The idea is to separate hard breaking news from the follow-up context that advertisers may actually want to align with, Kennett said. For example, a next-day explainer on changes in city policy in response to law enforcement and protest activity might include many of the same keywords as a breaking piece from a chaotic demonstration, but with far fewer brand-safety risks.
Kennett described a three-layer system that includes keyword filters, AI-driven sentiment analysis and a human in the loop. The person is there to step in when Slack alerts from the newsroom signal that “something really bad” is happening, Kennett said. Human oversight also reassures advertisers that someone is actually paying attention to where their messages appear, he added.
Still, not every advertiser will be swayed by a news publisher’s brand safety approach, and Kennett is realistic about that fact.
The type of advertiser who is fundamentally uncomfortable with news wouldn’t buy directly on the Star Tribune’s site in the first place, he said.

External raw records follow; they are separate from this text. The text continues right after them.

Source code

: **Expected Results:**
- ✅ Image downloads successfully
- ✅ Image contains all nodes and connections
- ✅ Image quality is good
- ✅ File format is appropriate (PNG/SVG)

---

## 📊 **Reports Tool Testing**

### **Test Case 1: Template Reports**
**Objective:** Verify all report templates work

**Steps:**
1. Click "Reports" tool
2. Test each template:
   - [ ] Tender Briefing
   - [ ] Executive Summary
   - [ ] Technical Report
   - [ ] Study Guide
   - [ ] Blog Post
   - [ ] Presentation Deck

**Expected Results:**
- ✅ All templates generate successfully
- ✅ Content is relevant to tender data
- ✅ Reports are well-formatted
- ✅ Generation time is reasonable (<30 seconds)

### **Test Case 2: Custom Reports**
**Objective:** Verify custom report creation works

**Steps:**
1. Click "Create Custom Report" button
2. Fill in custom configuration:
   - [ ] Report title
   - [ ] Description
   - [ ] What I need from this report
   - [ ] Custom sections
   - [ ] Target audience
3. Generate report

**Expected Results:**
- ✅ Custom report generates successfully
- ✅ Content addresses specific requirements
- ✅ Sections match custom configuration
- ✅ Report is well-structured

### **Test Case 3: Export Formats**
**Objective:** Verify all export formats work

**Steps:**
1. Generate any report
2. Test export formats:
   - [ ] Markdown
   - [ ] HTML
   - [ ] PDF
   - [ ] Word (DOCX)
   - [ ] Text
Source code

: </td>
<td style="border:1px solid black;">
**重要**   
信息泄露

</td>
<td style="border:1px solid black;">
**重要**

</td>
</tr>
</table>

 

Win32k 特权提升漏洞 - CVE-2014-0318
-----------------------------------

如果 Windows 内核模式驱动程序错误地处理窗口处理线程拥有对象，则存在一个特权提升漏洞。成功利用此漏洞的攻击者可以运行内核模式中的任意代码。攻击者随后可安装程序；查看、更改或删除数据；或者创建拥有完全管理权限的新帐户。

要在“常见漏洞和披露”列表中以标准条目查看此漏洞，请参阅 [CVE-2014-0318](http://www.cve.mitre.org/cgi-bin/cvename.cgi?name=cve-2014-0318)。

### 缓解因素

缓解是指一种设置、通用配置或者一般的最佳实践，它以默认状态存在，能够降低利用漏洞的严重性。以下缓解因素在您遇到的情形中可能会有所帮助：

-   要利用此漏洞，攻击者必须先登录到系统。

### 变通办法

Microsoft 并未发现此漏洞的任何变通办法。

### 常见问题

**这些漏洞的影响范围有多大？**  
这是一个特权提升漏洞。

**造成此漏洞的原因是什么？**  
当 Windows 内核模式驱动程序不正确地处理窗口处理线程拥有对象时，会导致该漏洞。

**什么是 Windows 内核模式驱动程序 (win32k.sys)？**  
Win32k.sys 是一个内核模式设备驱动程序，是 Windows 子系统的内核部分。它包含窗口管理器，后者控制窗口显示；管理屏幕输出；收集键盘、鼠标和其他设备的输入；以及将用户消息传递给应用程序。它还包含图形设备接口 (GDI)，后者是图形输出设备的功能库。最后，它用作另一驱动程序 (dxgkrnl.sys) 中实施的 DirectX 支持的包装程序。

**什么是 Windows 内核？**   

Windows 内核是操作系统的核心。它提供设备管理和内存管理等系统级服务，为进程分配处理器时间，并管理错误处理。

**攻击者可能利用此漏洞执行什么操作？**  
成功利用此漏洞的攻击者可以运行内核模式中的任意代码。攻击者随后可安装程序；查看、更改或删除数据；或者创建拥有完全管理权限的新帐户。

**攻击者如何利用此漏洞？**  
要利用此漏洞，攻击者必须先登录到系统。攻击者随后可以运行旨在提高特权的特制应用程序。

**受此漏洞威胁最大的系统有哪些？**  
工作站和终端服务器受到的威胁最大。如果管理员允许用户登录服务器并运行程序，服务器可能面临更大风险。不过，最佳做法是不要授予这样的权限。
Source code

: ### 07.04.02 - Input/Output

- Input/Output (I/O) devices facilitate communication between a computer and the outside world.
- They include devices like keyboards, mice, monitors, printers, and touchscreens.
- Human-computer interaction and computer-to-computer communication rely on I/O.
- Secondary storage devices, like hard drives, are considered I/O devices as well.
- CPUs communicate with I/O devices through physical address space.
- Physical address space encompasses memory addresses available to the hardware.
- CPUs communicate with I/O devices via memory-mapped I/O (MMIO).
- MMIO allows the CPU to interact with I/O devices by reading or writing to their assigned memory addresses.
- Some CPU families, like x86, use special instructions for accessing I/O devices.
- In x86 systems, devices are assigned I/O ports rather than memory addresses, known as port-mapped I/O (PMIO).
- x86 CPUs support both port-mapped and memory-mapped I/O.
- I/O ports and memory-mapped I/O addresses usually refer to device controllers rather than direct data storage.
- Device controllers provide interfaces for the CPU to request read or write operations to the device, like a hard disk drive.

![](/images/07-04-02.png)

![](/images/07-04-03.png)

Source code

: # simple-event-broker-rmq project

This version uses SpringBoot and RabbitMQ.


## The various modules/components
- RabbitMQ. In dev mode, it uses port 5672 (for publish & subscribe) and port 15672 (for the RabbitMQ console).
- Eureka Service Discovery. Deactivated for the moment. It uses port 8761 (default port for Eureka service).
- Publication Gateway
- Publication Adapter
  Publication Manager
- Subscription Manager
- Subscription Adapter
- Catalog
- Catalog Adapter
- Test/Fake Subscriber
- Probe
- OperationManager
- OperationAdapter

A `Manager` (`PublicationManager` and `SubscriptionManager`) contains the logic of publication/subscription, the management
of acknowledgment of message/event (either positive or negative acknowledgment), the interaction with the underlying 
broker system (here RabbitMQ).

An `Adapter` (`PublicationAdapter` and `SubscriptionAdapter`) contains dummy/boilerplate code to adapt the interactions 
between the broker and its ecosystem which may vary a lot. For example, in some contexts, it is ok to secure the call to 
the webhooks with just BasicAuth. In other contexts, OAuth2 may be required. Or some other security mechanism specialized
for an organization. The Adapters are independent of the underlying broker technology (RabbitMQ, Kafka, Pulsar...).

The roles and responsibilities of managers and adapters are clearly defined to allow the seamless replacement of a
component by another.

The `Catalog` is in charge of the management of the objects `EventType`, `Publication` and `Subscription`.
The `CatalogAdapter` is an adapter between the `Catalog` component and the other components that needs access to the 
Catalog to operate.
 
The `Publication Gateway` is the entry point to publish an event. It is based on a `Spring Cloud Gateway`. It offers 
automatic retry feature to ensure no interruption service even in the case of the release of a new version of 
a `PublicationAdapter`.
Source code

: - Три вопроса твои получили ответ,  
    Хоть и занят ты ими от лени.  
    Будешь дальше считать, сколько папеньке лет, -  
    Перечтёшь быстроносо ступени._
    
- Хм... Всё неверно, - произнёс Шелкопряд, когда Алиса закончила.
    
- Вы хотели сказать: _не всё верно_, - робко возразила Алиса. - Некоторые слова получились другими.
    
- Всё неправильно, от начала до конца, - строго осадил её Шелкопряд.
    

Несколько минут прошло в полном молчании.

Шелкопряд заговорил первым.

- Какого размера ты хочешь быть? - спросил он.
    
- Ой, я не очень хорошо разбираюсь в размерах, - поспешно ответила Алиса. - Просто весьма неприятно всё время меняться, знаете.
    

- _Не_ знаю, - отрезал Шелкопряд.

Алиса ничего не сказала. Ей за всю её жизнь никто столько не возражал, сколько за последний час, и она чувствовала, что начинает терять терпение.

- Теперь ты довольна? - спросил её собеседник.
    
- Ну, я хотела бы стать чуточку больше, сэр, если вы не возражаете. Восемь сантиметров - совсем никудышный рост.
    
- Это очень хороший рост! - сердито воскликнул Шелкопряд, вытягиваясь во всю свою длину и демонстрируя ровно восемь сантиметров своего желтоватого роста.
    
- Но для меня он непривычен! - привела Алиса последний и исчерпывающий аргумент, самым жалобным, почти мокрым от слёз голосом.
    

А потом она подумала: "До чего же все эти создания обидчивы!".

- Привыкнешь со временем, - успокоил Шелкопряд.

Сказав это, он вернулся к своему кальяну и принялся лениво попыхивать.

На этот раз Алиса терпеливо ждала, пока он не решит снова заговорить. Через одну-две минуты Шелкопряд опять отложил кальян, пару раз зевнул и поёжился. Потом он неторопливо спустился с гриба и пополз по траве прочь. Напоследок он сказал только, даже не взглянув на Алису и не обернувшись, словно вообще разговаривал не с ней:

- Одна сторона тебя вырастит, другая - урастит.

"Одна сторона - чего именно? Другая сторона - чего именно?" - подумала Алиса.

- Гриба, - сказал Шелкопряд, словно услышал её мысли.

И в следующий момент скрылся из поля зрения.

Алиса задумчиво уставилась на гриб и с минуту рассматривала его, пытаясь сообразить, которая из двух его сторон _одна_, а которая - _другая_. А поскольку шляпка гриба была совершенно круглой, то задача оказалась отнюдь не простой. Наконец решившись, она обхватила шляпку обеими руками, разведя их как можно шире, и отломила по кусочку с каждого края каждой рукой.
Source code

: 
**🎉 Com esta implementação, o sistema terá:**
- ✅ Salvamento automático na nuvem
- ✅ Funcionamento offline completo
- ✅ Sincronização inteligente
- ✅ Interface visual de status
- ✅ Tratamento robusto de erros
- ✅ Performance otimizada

And when Kennett does work with such brands on the agency services side, he uses the publication’s first-party data to reach audiences elsewhere, rather than forcing the issue.
However, selling clients on the news still often means explaining basics that journalists take for granted: the difference between reported news and opinion. The fact that a guest column doesn’t necessarily represent the view of the paper. The firewall between the newsroom and the business side. And how important it is to fund local news if citizens want reporters parked outside City Hall, holding public officials accountable.
“There’s a huge lack of news literacy in our country,” Kennet said, “and that extends to ad buyers.”